TRAPPED IN HOWARD JOHNSON’S FOB THE THIRTY-FIFTH DAY BY ANGRY HOUSEWIVES IN MOTORIZED GOLF CARTS: CHINAMENS REFUSE TO YIELD. VATICAN SEALED OFF AS BINGO CRISIS ENTERS FIFTH WEEK. POPE ASKS COMPROMISE. CHINESE CHECKERS ANYONE?
On each side of the steps leading into the courtroom was a statue of a white seal balancing a bright ball by the tip of its nose. Inside in the ceiling of the main hall was a dome of murals depicting episodes from the life of Rutherford Birchard Hayes. RBH pulling the pigtails of the first Chinese officials to be received in the White House; RBH commenting on the size of their buck teeth to two of his cronies who hold the little diplomat’s jaws apart for a better look; Rutherford Birchard Hayes making a mad dash to get rid of the poker cards and the bottle of Old Hickory as the First Lady, affectionately known as “Lemonade Lucy,” pokes her coalscuttle hat of green silk into the Cabinet room to announce that lemonade and Kool-Aid are being served; Rutherford Birchard Hayes kicked in the head by a horse on October 21, 1864, but intrepidly opening the Wichita pickle fair the next day; Rutherford Birchard Hayes giving colorful and quaint measles blankets to some Indians who proudly pose with their headdresses thrown back and their noses in the air like snooty camels while the President winks at his poker partners who — in on the prank — stand off to the side of the reception slapping their thighs and covering their grinning mouths. In the center of the dome was a giant mural of Rutherford Birchard Hayes surrounded by his eight children: Birchard Austin Hayes, James Webb Cook Hayes, Rutherford Platt Hayes, Joseph Thompson Hayes, George Crook Hayes, Fanny Hayes, Scott Russell Hayes and Manning Force Hayes. They stand with their mouths open as Daddy holds a big round and firm cucumber between his raunchy lips at the Wichita pickle fair, October 22, 1864.
Inside the court, the clerk called for the case which was to precede mine. The participants were roughly shoved through the door. They were surrounded by an unusually heavy detachment of Screws.
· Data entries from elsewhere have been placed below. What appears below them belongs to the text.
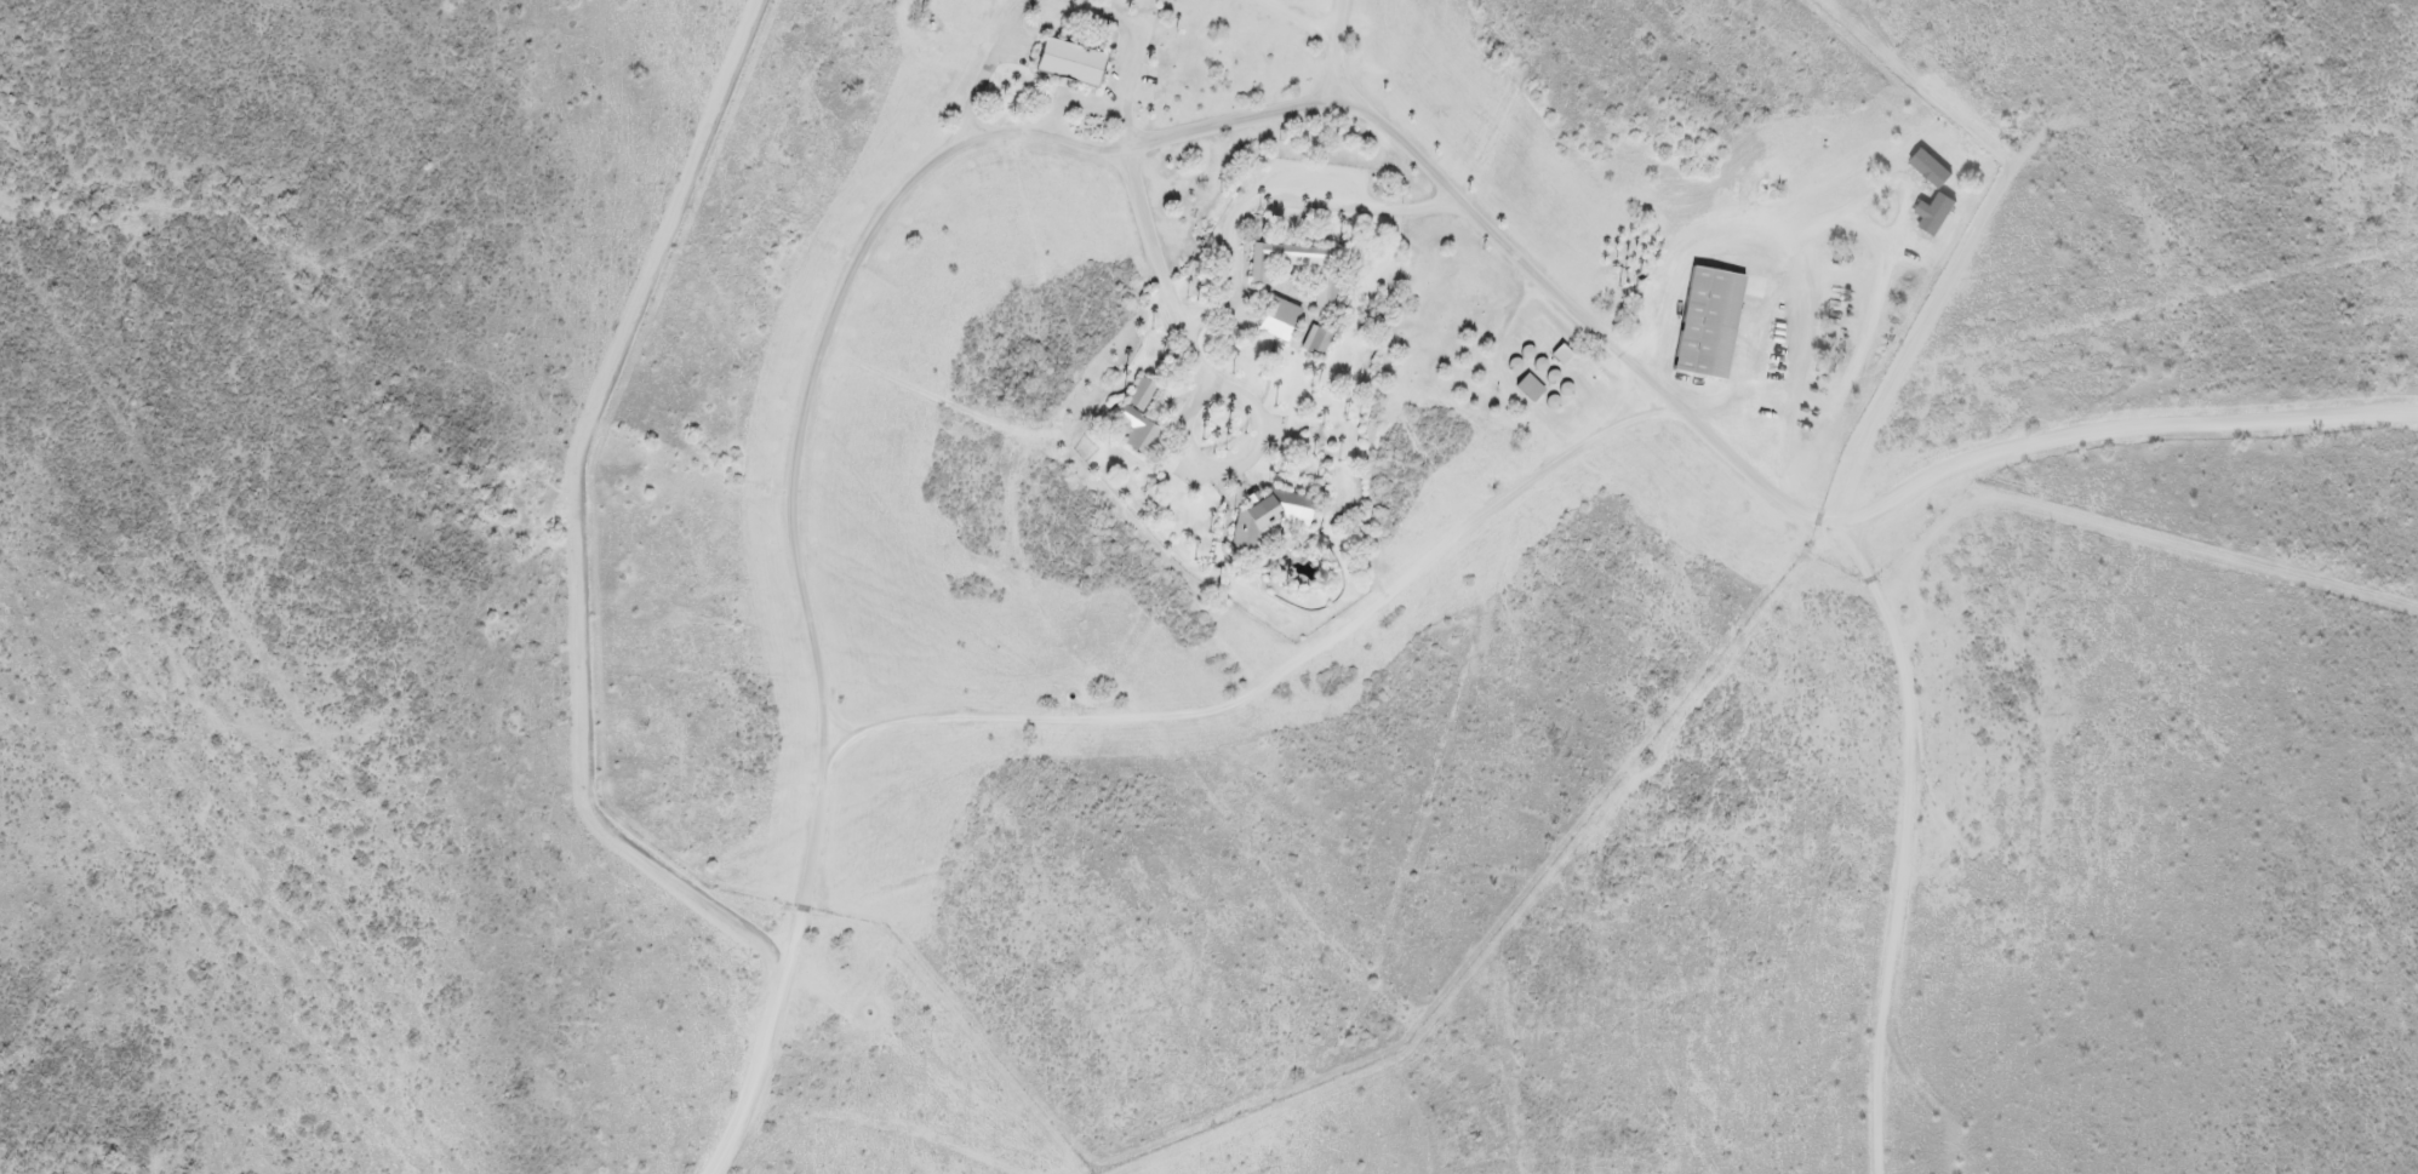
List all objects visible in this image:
road: (1338, 35)
building: (1067, 54)
building: (1323, 268)
building: (1276, 310)
building: (1706, 313)
building: (1313, 331)
building: (1559, 346)
building: (1526, 379)
building: (1136, 409)
road: (2127, 428)
road: (1794, 499)
building: (1266, 509)
road: (1075, 728)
Masks had been drawn over their heads and their wrists were bound with rope. The Screws positioned the pair before Judge Whimplewopper. Whimplewopper stood on three telephone books behind the bench. He was a natural-born midget afflicted with an unusually long nose. In fact the nose was so long that it became the subject of a series of features in the National Inquirer.
It was very difficult for Whimplewopper to conduct a normal courtroom because many of the nose’s fans would line up in the corridors of the courtroom to take pictures and ask its opinion on the length of Jackie Kennedy’s riding boots. Sight-seeing buses would follow his limousine to his home in East Hampton where he entertained Mile. Matzabald’s associates and bargain-basement hippies. While he conducted the business of the courtroom, his nose rested upon a purple satin pillow Matzabald had made for him. This only added to his difficulties. Ruthless art executives would try to swipe the pillow so that they could exhibit it in their galleries. Judge Whimplewopper asked the Screws to remove the defendants’ masks. They turned out to be M/Neighbor’s son and his little anarchist friend Joel O. I knew it. I knew it. Their criticism of the state would get them into trouble. I hoped the judge would be stern with them and stern he was.